Hablaron de los insectos, la Asociación de Entomólogos y la Royal Society hasta que llegó el queso, y cuando la señora Barlow trajo el café, dijo:

—Sir Joseph, he puesto los huesos del caballero bajo su sombrero, que está en la butaca del vestíbulo.

—¡Ah, sí! —exclamó Blaine—. Cuvier envió a Banks un paquete de huesos para que se los entregara a usted, y Banks me los dio porque sabía que usted vendría hoy.

—Probablemente serán los de un pájaro solitario —dijo Stephen, palpando el paquete cuando se levantó para despedirse—. Cuvier ha sido muy amable.
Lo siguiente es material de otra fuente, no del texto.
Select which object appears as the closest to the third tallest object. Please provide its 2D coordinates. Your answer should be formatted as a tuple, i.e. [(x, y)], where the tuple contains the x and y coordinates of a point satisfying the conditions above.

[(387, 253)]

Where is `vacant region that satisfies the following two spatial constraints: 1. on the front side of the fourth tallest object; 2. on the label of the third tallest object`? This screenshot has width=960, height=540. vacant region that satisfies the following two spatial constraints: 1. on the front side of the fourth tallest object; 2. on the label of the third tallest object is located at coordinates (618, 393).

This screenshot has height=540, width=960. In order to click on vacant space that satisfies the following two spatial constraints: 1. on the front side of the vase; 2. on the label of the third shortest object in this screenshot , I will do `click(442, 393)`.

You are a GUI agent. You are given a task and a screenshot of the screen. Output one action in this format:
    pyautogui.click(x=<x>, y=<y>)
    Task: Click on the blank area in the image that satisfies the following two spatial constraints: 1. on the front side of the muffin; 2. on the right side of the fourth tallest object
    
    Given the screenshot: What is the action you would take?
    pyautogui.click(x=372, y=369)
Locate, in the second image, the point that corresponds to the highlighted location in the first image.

Fue rápidamente hasta Black's y se apresuró a subir a su habitación, por donde estaban esparcidas todas sus posesiones en espera de que las metiera en el baúl. Enseguida abrió el paquete y vio que no eran los huesos de un pájaro solitario ni mucho menos los de un dodó, sino una mezcla de huesos de cigüeñas y grullas comunes y posiblemente de un pelícano pardo. Los huesos estaban envueltos en una piel de alcatraz y se habían conservado bastante bien, aunque no perfectamente. Podían haberse encontrado en cualquiera de las tiendas naturalistas cercanas
al Jardín des Plantes
, pero a Stephen le parecía improbable que alguien hiciera un broma de tan mal gusto como ésa y examinó los huesos uno a uno. No encontró en ellos nada de particular, pero vio escrito un mensaje en la parte interior de la piel. Parecía la nota de un taxidermista; decía: «
Si la personne qui s'intéresse au pavillon de partance voudrait bien donner rendez-vous en laissant un mot chez Jules, traiteur à Frith Street, elle en aurait des nouvelles».


«Pavillon de partance
» —murmuró Maturin, frunciendo el entrecejo.

Hizo otras muchas combinaciones, pero la única que tenía sentido era
pavillon de partance
, y cuanto más la repetía más seguro estaba de que había oído la frase, hacía mucho tiempo, en Francia.